## Goal
Recast the rows from the very beginning through the line containing "mm, v(32.56, -16.74)" as a numbered list with no blank lines, and leave the pictures out of your answer.

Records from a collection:
↓
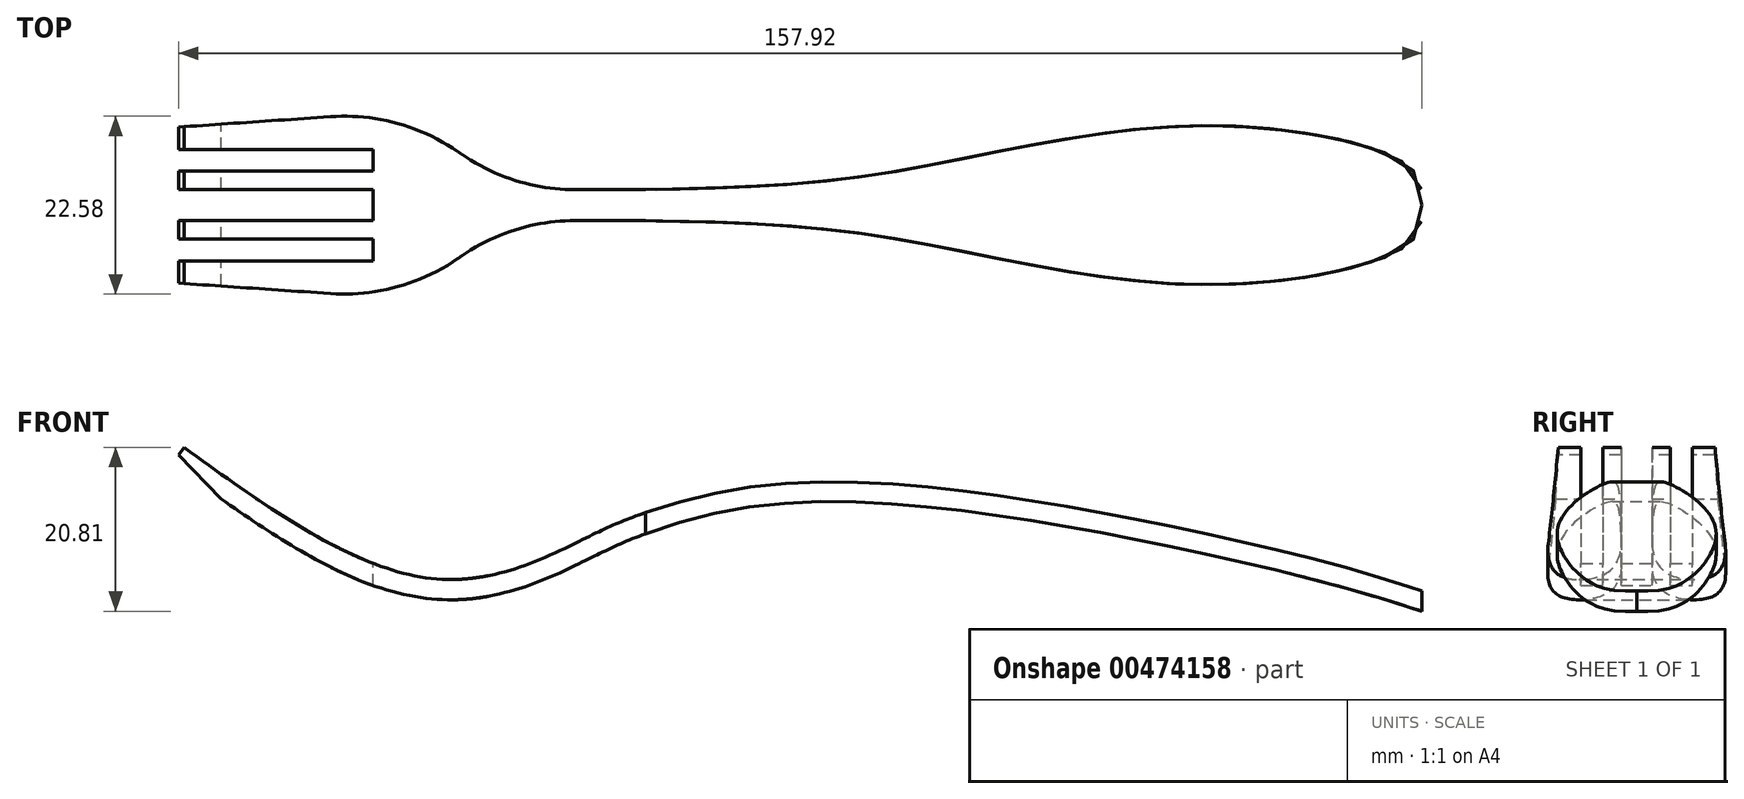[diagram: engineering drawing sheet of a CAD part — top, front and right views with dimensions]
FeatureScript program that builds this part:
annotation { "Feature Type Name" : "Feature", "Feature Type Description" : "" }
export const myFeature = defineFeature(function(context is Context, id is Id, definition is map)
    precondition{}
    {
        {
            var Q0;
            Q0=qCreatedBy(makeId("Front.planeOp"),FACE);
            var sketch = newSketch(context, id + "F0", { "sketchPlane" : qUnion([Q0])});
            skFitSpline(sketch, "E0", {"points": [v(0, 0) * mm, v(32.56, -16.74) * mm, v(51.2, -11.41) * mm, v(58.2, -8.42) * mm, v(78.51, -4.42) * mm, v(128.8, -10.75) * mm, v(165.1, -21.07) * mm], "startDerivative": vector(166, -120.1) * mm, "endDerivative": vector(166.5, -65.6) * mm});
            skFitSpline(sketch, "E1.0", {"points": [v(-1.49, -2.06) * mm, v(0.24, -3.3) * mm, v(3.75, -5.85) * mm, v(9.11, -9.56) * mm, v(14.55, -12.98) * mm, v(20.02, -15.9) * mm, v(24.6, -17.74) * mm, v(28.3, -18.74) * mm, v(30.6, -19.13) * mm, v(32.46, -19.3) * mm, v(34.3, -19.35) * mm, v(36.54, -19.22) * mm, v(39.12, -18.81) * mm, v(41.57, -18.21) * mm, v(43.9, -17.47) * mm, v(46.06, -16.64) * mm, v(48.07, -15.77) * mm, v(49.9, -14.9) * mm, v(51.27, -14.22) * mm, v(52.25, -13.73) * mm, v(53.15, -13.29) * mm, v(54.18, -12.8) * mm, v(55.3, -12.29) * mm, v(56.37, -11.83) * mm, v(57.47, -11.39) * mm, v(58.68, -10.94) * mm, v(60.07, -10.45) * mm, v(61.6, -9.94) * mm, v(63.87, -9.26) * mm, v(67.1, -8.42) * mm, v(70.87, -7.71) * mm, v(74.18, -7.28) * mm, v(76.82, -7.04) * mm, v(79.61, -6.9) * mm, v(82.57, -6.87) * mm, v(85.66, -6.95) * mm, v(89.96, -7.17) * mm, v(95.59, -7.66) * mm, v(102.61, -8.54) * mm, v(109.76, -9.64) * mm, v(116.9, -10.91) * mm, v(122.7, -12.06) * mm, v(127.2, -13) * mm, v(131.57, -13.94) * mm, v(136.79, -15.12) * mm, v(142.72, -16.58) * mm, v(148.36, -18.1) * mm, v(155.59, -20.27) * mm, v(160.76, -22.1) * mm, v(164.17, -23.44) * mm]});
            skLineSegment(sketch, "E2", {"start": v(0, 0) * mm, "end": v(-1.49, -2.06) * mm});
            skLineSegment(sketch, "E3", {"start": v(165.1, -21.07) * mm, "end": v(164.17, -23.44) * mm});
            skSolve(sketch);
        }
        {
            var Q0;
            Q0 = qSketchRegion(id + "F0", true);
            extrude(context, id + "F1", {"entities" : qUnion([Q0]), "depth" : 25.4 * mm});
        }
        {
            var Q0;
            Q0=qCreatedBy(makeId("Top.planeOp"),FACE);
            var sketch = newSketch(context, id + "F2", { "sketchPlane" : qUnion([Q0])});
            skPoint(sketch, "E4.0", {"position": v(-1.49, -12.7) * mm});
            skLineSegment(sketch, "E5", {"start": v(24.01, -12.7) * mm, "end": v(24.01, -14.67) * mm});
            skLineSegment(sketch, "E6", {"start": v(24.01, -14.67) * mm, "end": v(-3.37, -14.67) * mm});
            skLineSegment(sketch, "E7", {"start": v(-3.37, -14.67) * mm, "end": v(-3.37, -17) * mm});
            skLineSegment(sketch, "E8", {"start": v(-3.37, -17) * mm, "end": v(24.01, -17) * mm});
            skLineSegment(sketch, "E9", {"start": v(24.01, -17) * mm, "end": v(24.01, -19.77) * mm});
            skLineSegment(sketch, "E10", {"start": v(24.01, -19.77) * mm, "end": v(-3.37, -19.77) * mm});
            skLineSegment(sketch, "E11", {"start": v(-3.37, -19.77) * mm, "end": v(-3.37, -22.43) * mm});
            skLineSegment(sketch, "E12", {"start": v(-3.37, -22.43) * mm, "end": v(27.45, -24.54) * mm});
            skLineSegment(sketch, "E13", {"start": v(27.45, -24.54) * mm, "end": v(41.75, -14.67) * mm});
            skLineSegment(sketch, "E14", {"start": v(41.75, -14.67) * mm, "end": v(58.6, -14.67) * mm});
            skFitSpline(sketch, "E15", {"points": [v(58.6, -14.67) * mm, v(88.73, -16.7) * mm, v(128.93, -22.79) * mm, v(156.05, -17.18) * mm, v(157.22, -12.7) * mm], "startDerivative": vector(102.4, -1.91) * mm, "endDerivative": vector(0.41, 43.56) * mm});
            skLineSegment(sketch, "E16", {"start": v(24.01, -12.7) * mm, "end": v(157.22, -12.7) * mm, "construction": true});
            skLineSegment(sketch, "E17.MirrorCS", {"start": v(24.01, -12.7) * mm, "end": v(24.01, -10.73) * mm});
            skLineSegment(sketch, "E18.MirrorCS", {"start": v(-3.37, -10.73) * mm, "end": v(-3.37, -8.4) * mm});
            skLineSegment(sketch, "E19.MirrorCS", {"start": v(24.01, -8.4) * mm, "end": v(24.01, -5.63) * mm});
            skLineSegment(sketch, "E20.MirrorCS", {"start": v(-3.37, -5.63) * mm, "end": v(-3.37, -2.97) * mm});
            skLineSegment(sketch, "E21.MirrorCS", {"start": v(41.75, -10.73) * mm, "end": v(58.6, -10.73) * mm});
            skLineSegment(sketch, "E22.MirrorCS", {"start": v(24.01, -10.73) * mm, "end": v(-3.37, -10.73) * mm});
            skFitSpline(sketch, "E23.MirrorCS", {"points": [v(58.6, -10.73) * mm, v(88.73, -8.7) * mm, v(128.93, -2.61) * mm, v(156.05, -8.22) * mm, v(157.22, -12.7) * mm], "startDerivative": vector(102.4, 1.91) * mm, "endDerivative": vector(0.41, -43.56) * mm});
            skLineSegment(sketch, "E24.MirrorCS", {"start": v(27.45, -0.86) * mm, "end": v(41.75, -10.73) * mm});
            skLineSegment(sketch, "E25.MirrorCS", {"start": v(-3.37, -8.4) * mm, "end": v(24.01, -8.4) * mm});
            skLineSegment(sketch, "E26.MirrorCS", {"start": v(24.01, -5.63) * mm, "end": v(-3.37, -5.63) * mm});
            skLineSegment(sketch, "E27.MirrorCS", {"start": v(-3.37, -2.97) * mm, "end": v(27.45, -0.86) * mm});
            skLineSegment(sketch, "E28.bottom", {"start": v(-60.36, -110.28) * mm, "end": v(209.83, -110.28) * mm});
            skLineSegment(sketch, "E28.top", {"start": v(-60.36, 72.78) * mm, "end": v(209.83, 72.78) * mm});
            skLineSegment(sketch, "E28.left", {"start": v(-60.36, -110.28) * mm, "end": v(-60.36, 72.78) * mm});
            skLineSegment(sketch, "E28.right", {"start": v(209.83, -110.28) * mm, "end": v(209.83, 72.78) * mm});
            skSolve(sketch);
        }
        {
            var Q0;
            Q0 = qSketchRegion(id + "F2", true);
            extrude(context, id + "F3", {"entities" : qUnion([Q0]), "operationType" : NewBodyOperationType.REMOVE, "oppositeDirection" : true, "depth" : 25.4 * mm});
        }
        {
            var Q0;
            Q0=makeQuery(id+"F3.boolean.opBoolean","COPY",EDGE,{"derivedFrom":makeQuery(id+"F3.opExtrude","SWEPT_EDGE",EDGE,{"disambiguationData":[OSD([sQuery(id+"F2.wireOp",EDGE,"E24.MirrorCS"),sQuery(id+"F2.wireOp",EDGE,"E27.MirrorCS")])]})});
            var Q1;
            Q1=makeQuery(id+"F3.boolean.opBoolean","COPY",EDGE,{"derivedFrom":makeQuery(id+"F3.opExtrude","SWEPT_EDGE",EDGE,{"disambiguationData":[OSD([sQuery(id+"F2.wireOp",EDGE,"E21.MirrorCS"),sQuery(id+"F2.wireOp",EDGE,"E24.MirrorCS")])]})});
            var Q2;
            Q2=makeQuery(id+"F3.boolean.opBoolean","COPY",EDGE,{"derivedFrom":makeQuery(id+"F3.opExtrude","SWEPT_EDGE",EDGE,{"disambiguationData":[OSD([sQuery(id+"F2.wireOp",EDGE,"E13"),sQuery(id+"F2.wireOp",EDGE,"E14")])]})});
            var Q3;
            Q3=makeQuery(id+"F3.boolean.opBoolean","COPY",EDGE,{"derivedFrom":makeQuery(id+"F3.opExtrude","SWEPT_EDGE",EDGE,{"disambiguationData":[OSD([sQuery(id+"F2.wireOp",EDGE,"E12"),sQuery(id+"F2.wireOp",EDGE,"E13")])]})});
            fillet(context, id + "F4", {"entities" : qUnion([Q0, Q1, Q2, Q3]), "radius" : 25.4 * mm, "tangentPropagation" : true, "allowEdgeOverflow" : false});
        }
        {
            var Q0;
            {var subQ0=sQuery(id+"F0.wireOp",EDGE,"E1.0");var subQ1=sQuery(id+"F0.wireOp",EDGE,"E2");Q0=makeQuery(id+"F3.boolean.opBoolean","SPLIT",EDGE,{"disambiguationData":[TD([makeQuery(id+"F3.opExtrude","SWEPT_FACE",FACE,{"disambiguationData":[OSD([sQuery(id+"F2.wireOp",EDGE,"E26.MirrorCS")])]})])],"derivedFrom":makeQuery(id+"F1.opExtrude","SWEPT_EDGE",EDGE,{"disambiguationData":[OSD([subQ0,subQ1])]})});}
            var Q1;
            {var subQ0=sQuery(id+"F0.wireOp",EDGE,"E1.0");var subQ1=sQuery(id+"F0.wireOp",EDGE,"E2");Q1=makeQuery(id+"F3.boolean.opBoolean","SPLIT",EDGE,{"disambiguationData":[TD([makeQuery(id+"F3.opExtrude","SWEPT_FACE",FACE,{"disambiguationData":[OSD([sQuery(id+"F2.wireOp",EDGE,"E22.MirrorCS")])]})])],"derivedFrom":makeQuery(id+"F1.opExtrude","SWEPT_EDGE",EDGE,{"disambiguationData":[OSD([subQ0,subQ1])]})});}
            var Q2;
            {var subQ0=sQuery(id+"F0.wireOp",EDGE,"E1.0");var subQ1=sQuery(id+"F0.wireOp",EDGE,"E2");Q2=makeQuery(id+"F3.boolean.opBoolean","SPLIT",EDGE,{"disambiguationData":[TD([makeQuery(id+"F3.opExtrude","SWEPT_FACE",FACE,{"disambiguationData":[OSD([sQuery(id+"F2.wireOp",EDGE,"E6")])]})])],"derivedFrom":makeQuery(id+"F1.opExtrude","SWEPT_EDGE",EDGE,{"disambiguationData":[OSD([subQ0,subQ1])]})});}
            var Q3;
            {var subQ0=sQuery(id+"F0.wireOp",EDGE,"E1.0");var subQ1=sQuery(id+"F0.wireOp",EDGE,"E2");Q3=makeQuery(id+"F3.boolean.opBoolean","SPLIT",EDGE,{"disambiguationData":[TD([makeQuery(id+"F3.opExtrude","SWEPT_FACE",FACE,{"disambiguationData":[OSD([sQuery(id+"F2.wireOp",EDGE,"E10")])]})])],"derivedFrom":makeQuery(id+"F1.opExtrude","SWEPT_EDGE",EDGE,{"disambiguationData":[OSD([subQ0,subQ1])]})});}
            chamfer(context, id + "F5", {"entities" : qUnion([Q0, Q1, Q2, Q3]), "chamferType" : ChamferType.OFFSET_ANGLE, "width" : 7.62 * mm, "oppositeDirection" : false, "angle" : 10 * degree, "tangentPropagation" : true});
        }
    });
↑
## Exercise result
1. [diagram: engineering drawing sheet of a CAD part — top, front and right views with dimensions]
2. FeatureScript program that builds this part:
3. annotation { "Feature Type Name" : "Feature", "Feature Type Description" : "" }
4. export const myFeature = defineFeature(function(context is Context, id is Id, definition is map)
5.     precondition{}
6.     {
7.         {
8.             var Q0;
9.             Q0=qCreatedBy(makeId("Front.planeOp"),FACE);
10.             var sketch = newSketch(context, id + "F0", { "sketchPlane" : qUnion([Q0])});
11.             skFitSpline(sketch, "E0", {"points": [v(0, 0) * mm, v(32.56, -16.74) * mm, v(51.2, -11.41) * mm, v(58.2, -8.42) * mm, v(78.51, -4.42) * mm, v(128.8, -10.75) * mm, v(165.1, -21.07) * mm], "startDerivative": vector(166, -120.1) * mm, "endDerivative": vector(166.5, -65.6) * mm});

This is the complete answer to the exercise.